Anna le dirigió una última mirada cuando los separaron. A pesar de los años de matrimonio y de aquellas últimas semanas de cautiverio, lo veía aún hermoso. Su barba y cabellos, bien cuidados por lo general, estaban desaliñados, y su tez, pálida a causa del encierro en la oscuridad, pero sus ojos mantenían aquella mirada de gran felino, firme y segura, que sus fuertes cejas y su nariz algo aplastada remarcaban. Después de treinta años continuaba amándole intensamente. El verdugo la ató de cara al mar, cuya línea azul y perfecta podía ver entre los cañaverales aquella tarde de principios de verano. Sentía la dureza del poste en su espalda, pero una vez que terminaron de atarla, comprobó que las cuerdas le permitían una movilidad que aprovechó para buscar las manos de su esposo. Cuando las encontró, primero una y después otra, a los lados del grueso poste, notó un placentero alivio. Sentía el calor de Joan y la caricia de sus manos.
¡Tenía tanto que decirle! Nada nuevo, lo mismo que se habían dicho tantas veces a través del confesionario, la grieta que les había permitido comunicarse los días de cautiverio a través de la pared. Deseaba darle otra vez las gracias, por sus hijos, por aquellos años de felicidad, por su amor. Y por encima de todo, por su valor al tratar de rescatarla. Sabía que Joan moría por ella y aquello la llenaba de una tristeza agridulce. ¡Se había sentido tan feliz en aquellos instantes en los que, corriendo por las oscuras calles de Barcelona y viendo el mar en la noche, habían creído que escaparían de la Inquisición! Joan guardaba silencio y ella tampoco deseaba hablar. ¡Se habían dicho todo aquello tantas veces! Y dejó que sus manos dialogaran con las de Joan acariciándose; aquel delicioso contacto era más elocuente que cualquier palabra.
Desde arriba del entarimado, atado al poste de espaldas a su esposa, Joan contempló a los que esperaban verlos arder y recordó las terribles escenas de la muerte de los Corró. La suya sería peor. Sería como la de Francina, solo que ellos no llevaban bozal. Esta vez no había público; solo los verían morir los eclesiásticos, los soldados y las autoridades.

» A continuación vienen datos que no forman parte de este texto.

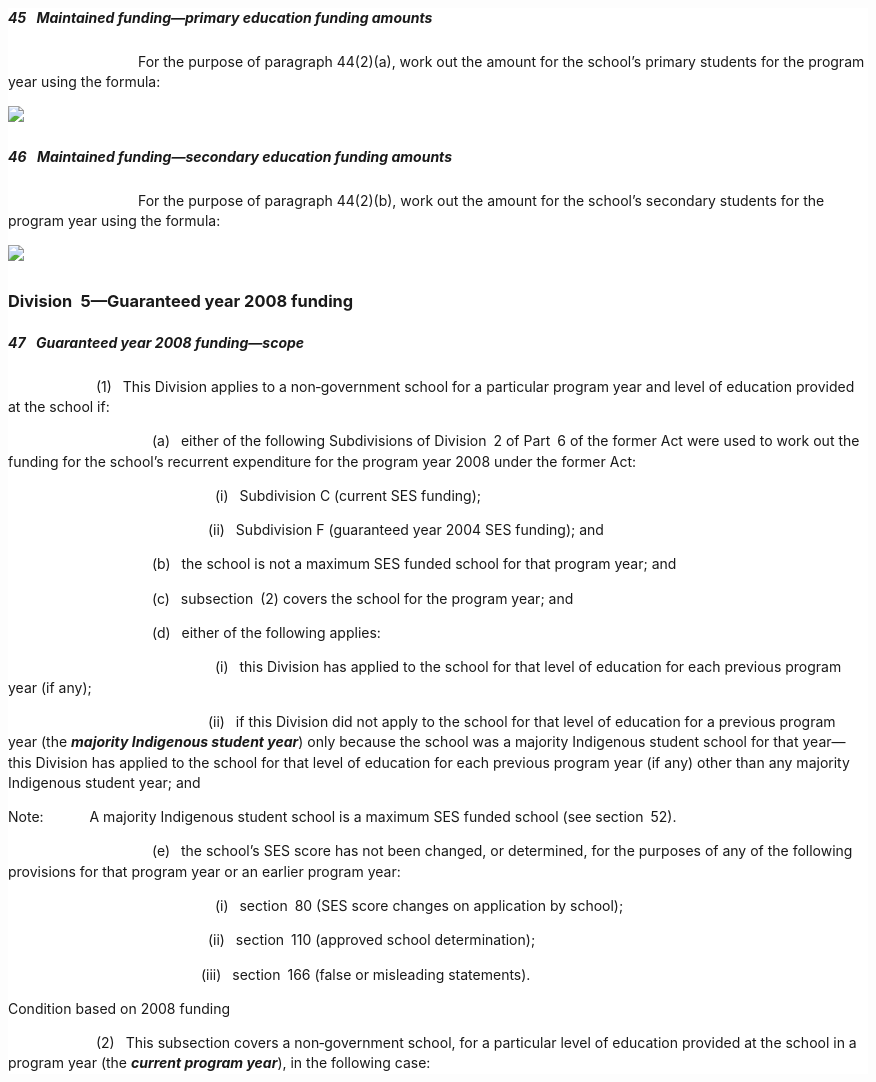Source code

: ##### <a id="45"></a>45  Maintained funding—primary education funding amounts

                   For the purpose of paragraph 44(2)(a), work out the amount for the school’s primary students for the program year using the formula:

![](http://www.comlaw.gov.au/Details/C2011C00229/Html/311d0838-628f-4ff4-a8d0-ec99e9d2c7bf_files/image008.gif)

##### <a id="46"></a>46  Maintained funding—secondary education funding amounts

                   For the purpose of paragraph 44(2)(b), work out the amount for the school’s secondary students for the program year using the formula:

![](http://www.comlaw.gov.au/Details/C2011C00229/Html/311d0838-628f-4ff4-a8d0-ec99e9d2c7bf_files/image009.gif)

### Division 5—Guaranteed year 2008 funding

##### <a id="47"></a>47  Guaranteed year 2008 funding—scope

             (1)  This Division applies to a non‑government school for a particular program year and level of education provided at the school if:

                     (a)  either of the following Subdivisions of Division 2 of Part 6 of the former Act were used to work out the funding for the school’s recurrent expenditure for the program year 2008 under the former Act:

                              (i)  Subdivision C (current SES funding);

                             (ii)  Subdivision F (guaranteed year 2004 SES funding); and

                     (b)  the school is not a maximum SES funded school for that program year; and

                     (c)  subsection (2) covers the school for the program year; and

                     (d)  either of the following applies:

                              (i)  this Division has applied to the school for that level of education for each previous program year (if any);

                             (ii)  if this Division did not apply to the school for that level of education for a previous program year (the **_majority Indigenous student year_**) only because the school was a majority Indigenous student school for that year—this Division has applied to the school for that level of education for each previous program year (if any) other than any majority Indigenous student year; and

Note:       A majority Indigenous student school  is a maximum SES funded school (see section 52).

                     (e)  the school’s SES score has not been changed, or determined, for the purposes of any of the following provisions for that program year or an earlier program year:

                              (i)  section 80 (SES score changes on application by school);

                             (ii)  section 110 (approved school determination);

                            (iii)  section 166 (false or misleading statements).

Condition based on 2008 funding

             (2)  This subsection covers a non‑government school, for a particular level of education provided at the school in a program year (the **_current program year_**), in the following case:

Sabía que Felip había evitado ponerles bozal porque le traía sin cuidado lo que pudieran gritar. Al contrario, estaba deseando oírlos, y Joan rezó para tener fuerza suficiente y poder reprimir los gritos de dolor. El pelirrojo estaba montado en su caballo a cierta distancia, mirándole sonriente, gozando de su victoria final. Joan le sostuvo la mirada unos instantes y luego la desvió. No desperdiciaría sus últimos momentos con aquel matón. Observó los cuerpos de los ejecutados y los cuatro monigotes de cáñamo apilados en la gradería para ser arrojados a la hoguera y pensó que para ese entonces su propio cuerpo estaría ya envuelto en llamas. Cerró los ojos y se concentró en el contacto suave de las manos de su esposa.

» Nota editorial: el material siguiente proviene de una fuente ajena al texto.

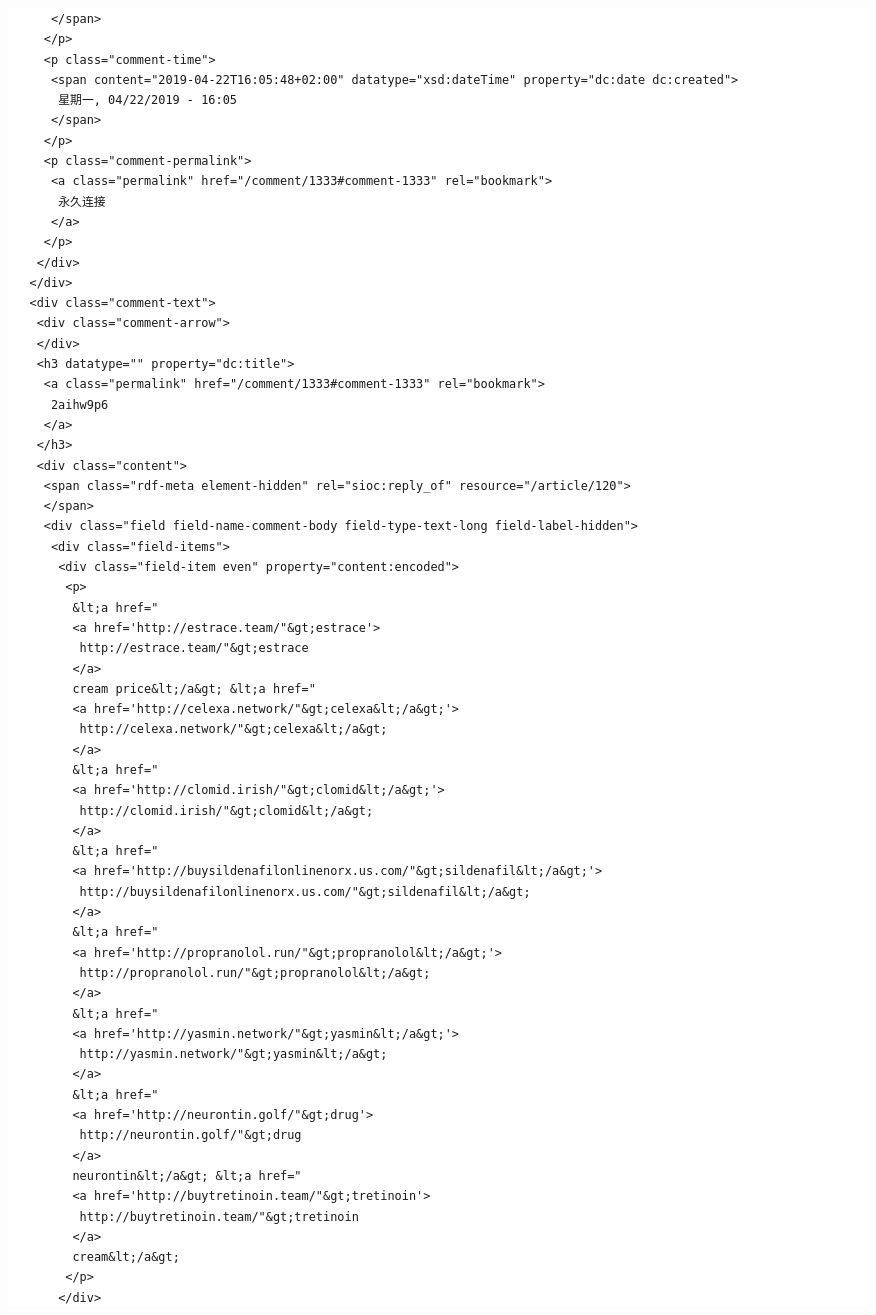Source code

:           </span>
         </p>
         <p class="comment-time">
          <span content="2019-04-22T16:05:48+02:00" datatype="xsd:dateTime" property="dc:date dc:created">
           星期一, 04/22/2019 - 16:05
          </span>
         </p>
         <p class="comment-permalink">
          <a class="permalink" href="/comment/1333#comment-1333" rel="bookmark">
           永久连接
          </a>
         </p>
        </div>
       </div>
       <div class="comment-text">
        <div class="comment-arrow">
        </div>
        <h3 datatype="" property="dc:title">
         <a class="permalink" href="/comment/1333#comment-1333" rel="bookmark">
          2aihw9p6
         </a>
        </h3>
        <div class="content">
         <span class="rdf-meta element-hidden" rel="sioc:reply_of" resource="/article/120">
         </span>
         <div class="field field-name-comment-body field-type-text-long field-label-hidden">
          <div class="field-items">
           <div class="field-item even" property="content:encoded">
            <p>
             &lt;a href="
             <a href='http://estrace.team/"&gt;estrace'>
              http://estrace.team/"&gt;estrace
             </a>
             cream price&lt;/a&gt; &lt;a href="
             <a href='http://celexa.network/"&gt;celexa&lt;/a&gt;'>
              http://celexa.network/"&gt;celexa&lt;/a&gt;
             </a>
             &lt;a href="
             <a href='http://clomid.irish/"&gt;clomid&lt;/a&gt;'>
              http://clomid.irish/"&gt;clomid&lt;/a&gt;
             </a>
             &lt;a href="
             <a href='http://buysildenafilonlinenorx.us.com/"&gt;sildenafil&lt;/a&gt;'>
              http://buysildenafilonlinenorx.us.com/"&gt;sildenafil&lt;/a&gt;
             </a>
             &lt;a href="
             <a href='http://propranolol.run/"&gt;propranolol&lt;/a&gt;'>
              http://propranolol.run/"&gt;propranolol&lt;/a&gt;
             </a>
             &lt;a href="
             <a href='http://yasmin.network/"&gt;yasmin&lt;/a&gt;'>
              http://yasmin.network/"&gt;yasmin&lt;/a&gt;
             </a>
             &lt;a href="
             <a href='http://neurontin.golf/"&gt;drug'>
              http://neurontin.golf/"&gt;drug
             </a>
             neurontin&lt;/a&gt; &lt;a href="
             <a href='http://buytretinoin.team/"&gt;tretinoin'>
              http://buytretinoin.team/"&gt;tretinoin
             </a>
             cream&lt;/a&gt;
            </p>
           </div>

Desde la distancia, el inquisidor dio la orden, el ayudante le pasó al verdugo la antorcha y este recorrió los bordes de la gran pila de leña encendiendo los montones de paja junto a pequeñas ramas secas situadas en lugares estratégicos para que la hoguera prendiese pronto. Los frailes reiniciaron sus cantos lúgubres. Los Serra empezaron a oler el humo y a notar, aún distante, el calor del fuego.